There were no significant changes in the
registrant's internal control over financial
reporting that occurred during the second
fiscal quarter of the period covered by this
report that have materially affected, or are
reasonably likely to materially affect, the
registrant's internal control over financial
reporting.

The registrant's principal executive officer and principal financial
officer, however, voluntarily are reporting the following information:

In August of 2006 the registrant's investment adviser
enhanced its internal procedures for reporting performance
information required to be included in prospectuses.
Those enhancements involved additional internal controls
over the appropriateness of performance data
generated for this purpose.  Such enhancements were made
following an internal review which identified
prospectuses relating to certain classes of shares of
a limited number of registrants where, inadvertently,
performance information not reflecting the deduction of
applicable sales charges was included. Those prospectuses
were revised, and the revised prospectuses were distributed to
shareholders.


ITEM 12. EXHIBITS.

File the exhibits listed below as part of this Form. Letter or number the
exhibits in the sequence indicated.

(a) Any code of ethics, or amendment thereto, that is the subject of the
disclosure required by Item 2, to the extent that the registrant intends to
satisfy the Item 2 requirements through filing of an exhibit.
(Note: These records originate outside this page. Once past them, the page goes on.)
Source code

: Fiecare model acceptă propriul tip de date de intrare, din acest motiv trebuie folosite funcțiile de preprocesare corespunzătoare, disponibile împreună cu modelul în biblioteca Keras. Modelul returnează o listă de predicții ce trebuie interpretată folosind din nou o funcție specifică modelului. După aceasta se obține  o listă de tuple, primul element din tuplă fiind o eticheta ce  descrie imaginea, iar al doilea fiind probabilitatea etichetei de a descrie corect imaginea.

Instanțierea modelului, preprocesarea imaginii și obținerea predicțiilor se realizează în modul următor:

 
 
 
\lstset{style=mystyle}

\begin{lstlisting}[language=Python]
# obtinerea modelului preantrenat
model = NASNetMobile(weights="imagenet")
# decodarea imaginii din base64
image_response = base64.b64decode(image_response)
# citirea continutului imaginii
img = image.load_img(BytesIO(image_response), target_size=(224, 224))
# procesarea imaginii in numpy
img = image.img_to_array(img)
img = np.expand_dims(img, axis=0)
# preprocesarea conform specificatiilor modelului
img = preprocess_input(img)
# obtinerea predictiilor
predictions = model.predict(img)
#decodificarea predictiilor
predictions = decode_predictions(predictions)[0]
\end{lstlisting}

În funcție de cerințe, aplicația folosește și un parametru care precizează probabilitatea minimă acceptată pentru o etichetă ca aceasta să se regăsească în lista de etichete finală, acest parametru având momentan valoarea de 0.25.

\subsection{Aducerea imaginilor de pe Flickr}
(b) A separate certification for each principal executive officer and principal
financial officer of the registrant as required by Rule 30a-2 under the Act
(17 CFR 270.30a-2).

Filed herewith.





                                   SIGNATURES

                          [See General Instruction F]


Pursuant to the requirements of the Securities Exchange Act of 1934 and the
Investment Company Act of 1940, the registrant has duly caused this report to be
signed on its behalf by the undersigned, thereunto duly authorized.


(Registrant) Pioneer Real Estate Shares


By (Signature and Title)* /s/ John F. Cogan, Jr.
John F. Cogan, Jr, President

Date February 29, 2012


Pursuant to the requirements of the Securities Exchange Act of 1934 and the
Investment Company Act of 1940, this report has been signed below by the
following persons on behalf of the registrant and in the capacities and on the
dates indicated.


By (Signature and Title)* /s/ John F. Cogan, Jr.
John F. Cogan, Jr., President

Date February 29, 2012


By (Signature and Title)* /s/ Mark Bradley
Mark Bradley, Treasurer & Chief Accounting & Financial Officer

Date February 29, 2012

* Print the name and title of each signing officer under his or her signature.